Toppings vary, but there is always a traditional Margarita pizza made with hand crushed San Marzano tomatoes from Italy, good
quality mozzarella, a dusting of Reggiano Parmigiano and a dash of salt.

Related: Pizza Toppings to Try

Making and serving pizza in our house is a tag-team sport. I get the fire started and the oven up to temperature. My wife makes the
dough and puts the pizza in the oven. I think she rightfully does not trust me to get it off the peel without ruining the shape.

After that, it’s all up to me to make sure it cooks evenly with a nice crisp, but not burnt, crust. I admit that the learning curve was a bit steeper than we thought it would be.

The first time we used the oven, my wife rolled out the dough, topped it with fresh tomatoes and buffalo mozzarella and put it on
the jumbo size wood peel that she had dusted with 00 flour while waiting for me to get the oven up to temperature, which took longer than expected.

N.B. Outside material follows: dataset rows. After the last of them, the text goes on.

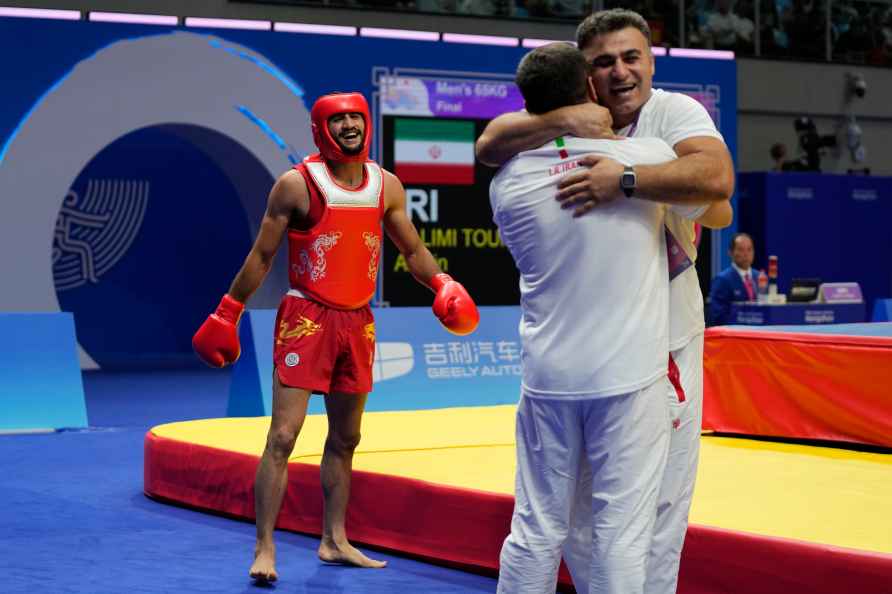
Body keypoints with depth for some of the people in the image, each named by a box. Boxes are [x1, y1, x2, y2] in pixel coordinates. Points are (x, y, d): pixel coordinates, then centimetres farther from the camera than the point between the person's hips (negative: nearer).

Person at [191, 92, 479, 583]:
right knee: (283, 435, -12)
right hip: (306, 318, -5)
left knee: (345, 438, 13)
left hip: (357, 321, 6)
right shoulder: (297, 184, -7)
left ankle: (334, 541, 24)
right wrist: (228, 311, -2)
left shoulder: (387, 187, 7)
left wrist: (442, 284, -3)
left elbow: (413, 250, 15)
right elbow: (261, 255, -2)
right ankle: (264, 549, -9)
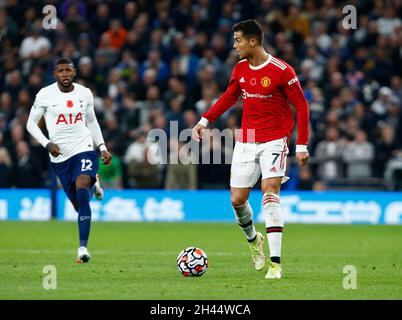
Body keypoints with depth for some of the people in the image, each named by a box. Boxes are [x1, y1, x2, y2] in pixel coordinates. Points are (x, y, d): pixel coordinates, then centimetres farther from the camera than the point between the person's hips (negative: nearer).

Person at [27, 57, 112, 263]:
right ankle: (93, 186, 46)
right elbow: (31, 124, 1)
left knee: (81, 189, -24)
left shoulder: (85, 93, 3)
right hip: (59, 156, 0)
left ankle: (83, 247, -20)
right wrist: (47, 144, -13)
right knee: (79, 205, 6)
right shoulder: (45, 95, -5)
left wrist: (102, 147, 11)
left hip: (84, 149, 0)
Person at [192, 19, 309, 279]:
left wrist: (302, 145, -11)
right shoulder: (240, 69, 4)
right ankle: (253, 239, 36)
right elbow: (229, 97, 20)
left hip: (274, 140, -5)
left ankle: (275, 263, -18)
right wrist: (205, 120, 9)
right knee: (237, 199, 3)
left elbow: (302, 106, -8)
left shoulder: (281, 71, -13)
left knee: (270, 191, -20)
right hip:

Finally, the oven was ready, and in front of half a dozen guests, she marched outside, proudly slid the peel in the oven and yanked it back only to have the pizza stick to the peel. She gave it a shake and pulled back one more time. The pizza landed on the back wall
of the oven!

So here is a pro tip- the longer the dough sits on the peel, the
more it sticks. So don’t put it on the peel until it is ready to go in the oven in the next couple of minutes, and dust the peel with either coarse semolina flour or cornmeal, not regular or bread flour!

Even now, two years later, I am still perfecting my Pizzaiolo skills. But I never turn down the opportunity to hone my them, as nothing is better than a great pizza and a glass of good Chianti!

Related: Wood-Fired Pizza and Roasted Veggies Recipe

Classic Margherita Pizza

Ingredients:

  • Pizza dough (homemade or store-bought)
  • 1 cup San Marzano tomato sauce
  • 8 oz fresh mozzarella, sliced
  • Fresh basil leaves
  • Olive oil
  • Pinch of sea salt

Instructions:

  1. Preheat your Maximus wood-fired oven to approximately 700°F.
  2. Roll out your pizza dough to the desired thickness and transfer it to a lightly floured pizza peel.
  3. Spread the tomato sauce evenly over the dough, leaving a 1-inch border.
  4. Top with slices of fresh mozzarella and a few basil leaves.
  5. Drizzle with olive oil and sprinkle a pinch of sea salt.
  6. Slide the pizza into the oven and cook for 90 seconds to 2 minutes, turning occasionally for even cooking.
  7. Remove, garnish with fresh basil if desired, and serve.

Pepperoni Pizza

Ingredients:

  • Pizza dough
  • 1 cup tomato sauce
  • 8 oz shredded mozzarella cheese
  • 20–30 slices of pepperoni
  • Olive oil

Instructions:

  1. Preheat your Maximus oven to around 700°F.
  2. Roll out your pizza dough and place it on a floured peel.
  3. Spread tomato sauce over the dough, leaving a border.
  4. Evenly distribute mozzarella cheese over the sauce.
  5. Top with pepperoni slices, arranging them evenly.
  6. Drizzle lightly with olive oil.
  7. Cook in the oven for 2–3 minutes, turning as needed.
  8. Remove, let it cool slightly, and enjoy!

Bacon Pizza

Ingredients

  • Pizza dough
  • 1 cup béchamel or Alfredo sauce
  • 8 oz mozzarella cheese
  • 6–8 slices of cooked, crumbled bacon
  • 1/4 cup caramelized onions (optional)
  • Fresh parsley or chives for garnish

Directions:

  1. Preheat your oven to 700°F.
  2. Roll out the dough and place it on the peel.
  3. Spread a thin layer of béchamel or Alfredo sauce over the dough.
  4. Add mozzarella cheese evenly on top.
  5. Sprinkle the crumbled bacon and caramelized onions (if using).
  6. Bake for 2–3 minutes, rotating for even cooking.
  7. Remove, garnish with parsley or chives, and serve hot.

Enjoy these flavorful pizzas fresh from your Maximus wood-fired oven!